Fannie Mae and Freddie Mac in receivership. Bear Sterns and Lehman Brothers going belly-up while AIG gets a government bailout to avoid even more chaos. And you thought Gordon “Greed-is-good” Gecko was only a fictional movie character? Personally, I’m glad to be living light years away from Wall Street as a transplanted Texan, where we long ago produced two people who had exactly the right idea about banks: Bonnie and Clyde.
I’m not entirely kidding but don’t miss the deadly serious point: things are going to get a lot worse unless we fundamentally change the way American financial firms operate, from Wall Street to Main Street. While former military officers aren’t expected to offer opinions on business issues, much of my writing and research since Enron has focused squarely on business leadership.I teach MBA’s and my2004 book, Business As War, argued that American business should exploit such cutting-edge 21st century techniques as business intelligence.
- Who’s on first? Banks and credit reporting agencies have failed to verify the customers they are really dealing with, much less their ability to repay subprime mortgages or rising credit card debts. Often confused with data warehousing, better business intelligence systems are part of the answer. But even simpler common-sense practices – like picking up a phone and calling a prospective customer – can go a long way toward reducing fraud and bad debt.

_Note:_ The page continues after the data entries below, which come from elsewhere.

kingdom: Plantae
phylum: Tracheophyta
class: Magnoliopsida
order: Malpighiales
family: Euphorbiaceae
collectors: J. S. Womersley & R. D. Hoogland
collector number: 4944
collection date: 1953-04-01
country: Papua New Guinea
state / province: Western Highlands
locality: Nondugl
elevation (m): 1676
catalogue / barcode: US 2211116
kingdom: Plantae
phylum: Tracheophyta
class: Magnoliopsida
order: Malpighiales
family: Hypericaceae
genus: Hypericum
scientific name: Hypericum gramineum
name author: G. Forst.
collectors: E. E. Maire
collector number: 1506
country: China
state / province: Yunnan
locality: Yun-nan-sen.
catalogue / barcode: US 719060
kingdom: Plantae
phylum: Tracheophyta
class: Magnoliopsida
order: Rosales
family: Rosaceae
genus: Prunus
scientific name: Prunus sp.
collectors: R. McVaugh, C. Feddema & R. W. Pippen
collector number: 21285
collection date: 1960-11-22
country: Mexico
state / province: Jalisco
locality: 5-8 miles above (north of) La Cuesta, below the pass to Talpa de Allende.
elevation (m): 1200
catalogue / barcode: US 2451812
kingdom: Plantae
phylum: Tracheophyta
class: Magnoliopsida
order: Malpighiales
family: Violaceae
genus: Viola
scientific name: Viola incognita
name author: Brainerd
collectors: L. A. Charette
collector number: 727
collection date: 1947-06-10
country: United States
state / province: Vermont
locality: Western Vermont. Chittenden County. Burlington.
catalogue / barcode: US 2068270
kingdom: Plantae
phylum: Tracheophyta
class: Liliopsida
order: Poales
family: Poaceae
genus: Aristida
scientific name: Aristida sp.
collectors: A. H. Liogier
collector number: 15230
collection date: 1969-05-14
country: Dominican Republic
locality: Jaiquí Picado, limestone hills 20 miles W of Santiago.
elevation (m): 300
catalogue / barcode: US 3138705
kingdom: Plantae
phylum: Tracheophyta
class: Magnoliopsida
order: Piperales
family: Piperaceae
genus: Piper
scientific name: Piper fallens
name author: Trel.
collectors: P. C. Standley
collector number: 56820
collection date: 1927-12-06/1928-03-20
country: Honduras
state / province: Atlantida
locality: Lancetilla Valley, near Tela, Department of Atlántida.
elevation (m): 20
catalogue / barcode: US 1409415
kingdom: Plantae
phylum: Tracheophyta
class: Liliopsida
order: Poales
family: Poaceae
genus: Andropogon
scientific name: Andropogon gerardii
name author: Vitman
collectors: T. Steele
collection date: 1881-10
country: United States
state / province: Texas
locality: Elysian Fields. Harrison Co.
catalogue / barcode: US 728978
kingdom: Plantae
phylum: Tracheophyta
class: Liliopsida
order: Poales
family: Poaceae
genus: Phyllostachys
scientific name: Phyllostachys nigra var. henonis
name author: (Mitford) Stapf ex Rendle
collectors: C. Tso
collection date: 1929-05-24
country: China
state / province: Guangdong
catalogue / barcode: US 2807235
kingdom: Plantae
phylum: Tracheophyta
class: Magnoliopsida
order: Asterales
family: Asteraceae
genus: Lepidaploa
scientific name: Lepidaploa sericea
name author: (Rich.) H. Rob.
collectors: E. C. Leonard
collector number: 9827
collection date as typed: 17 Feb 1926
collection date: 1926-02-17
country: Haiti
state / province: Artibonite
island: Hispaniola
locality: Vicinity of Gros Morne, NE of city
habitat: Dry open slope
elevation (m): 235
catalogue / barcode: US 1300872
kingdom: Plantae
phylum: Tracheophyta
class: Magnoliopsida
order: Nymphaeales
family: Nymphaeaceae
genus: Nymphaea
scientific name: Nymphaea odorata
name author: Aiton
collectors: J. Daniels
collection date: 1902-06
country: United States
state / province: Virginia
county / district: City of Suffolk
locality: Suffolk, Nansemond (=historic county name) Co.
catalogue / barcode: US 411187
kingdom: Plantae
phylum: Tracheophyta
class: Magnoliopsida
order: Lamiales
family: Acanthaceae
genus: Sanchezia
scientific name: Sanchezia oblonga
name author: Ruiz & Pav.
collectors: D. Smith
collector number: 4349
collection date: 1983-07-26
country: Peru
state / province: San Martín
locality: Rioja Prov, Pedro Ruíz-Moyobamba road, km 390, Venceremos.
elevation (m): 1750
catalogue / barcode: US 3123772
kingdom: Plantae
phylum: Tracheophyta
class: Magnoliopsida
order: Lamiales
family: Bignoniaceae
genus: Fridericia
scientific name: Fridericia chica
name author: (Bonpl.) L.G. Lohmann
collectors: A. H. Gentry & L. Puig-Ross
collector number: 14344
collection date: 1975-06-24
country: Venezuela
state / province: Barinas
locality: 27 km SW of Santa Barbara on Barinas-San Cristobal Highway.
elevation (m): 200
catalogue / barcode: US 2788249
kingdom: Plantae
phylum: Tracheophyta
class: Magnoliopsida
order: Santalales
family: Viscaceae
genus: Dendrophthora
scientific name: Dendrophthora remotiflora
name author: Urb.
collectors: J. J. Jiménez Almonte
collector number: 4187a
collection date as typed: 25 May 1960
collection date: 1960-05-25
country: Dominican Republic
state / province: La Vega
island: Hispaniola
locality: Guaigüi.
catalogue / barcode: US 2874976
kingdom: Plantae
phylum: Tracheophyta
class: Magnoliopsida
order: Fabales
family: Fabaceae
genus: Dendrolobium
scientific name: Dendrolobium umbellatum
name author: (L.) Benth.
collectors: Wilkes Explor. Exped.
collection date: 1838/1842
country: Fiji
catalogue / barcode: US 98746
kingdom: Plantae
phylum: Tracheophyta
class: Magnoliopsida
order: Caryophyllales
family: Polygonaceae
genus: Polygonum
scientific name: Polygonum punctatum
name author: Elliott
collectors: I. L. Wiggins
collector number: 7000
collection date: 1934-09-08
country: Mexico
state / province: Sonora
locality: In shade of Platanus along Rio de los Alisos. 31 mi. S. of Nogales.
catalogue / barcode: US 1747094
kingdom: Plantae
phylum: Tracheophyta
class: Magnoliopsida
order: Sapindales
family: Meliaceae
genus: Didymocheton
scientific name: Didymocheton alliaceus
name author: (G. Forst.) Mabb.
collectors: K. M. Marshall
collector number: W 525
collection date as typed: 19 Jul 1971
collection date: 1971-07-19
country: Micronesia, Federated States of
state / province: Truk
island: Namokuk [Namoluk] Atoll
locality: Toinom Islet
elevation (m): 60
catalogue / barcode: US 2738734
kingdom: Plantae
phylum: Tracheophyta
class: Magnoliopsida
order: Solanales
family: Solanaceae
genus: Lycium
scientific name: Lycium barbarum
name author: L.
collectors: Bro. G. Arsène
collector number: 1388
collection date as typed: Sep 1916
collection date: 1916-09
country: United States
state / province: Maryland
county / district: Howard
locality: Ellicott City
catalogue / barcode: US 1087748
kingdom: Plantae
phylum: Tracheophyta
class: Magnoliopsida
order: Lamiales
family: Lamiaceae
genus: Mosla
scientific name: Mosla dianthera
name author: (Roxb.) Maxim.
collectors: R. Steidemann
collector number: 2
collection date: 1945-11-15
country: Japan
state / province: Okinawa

- The love of money: Really IS the root of all evil, but especially when banks are able to charge 37% interest on credit card balances, usury once available only from the Sopranos. With profits so high, small wonder that customer verification or preventing identity theft are all but ignored. The only thing that really matters is continuing to rake in all that swag so if some loans turn bad, what of it? Enough other schnooks will obediently pay their minimum monthly balances.
- Bad structure compounds bad business. Wall Street now resembles what Marx gleefully prophesied – capitalists devouring other capitalists. But even he could never have imagined the perverse effects of aggressively decentralizing our financial institutions. Organized around innumerable stand-alone “profit centers,” effective leadership became impossible so what was everybody’s business became no one’s business. With disaster no longer being left to chance.
- The best government money can buy. All you need to know about where the buck really stops is that two ranking Democrats on the Senate Banking Committee got sweetheart deals from the very same mortgage brokers they were supposedly overseeing. As George Costanza used to say, “Not that there’s anything wrong with it.” Indeed not, nor with those sky-high interest rates that are authorized by law, regulated by various Federal agencies and entirely controlled by the American Banking Association.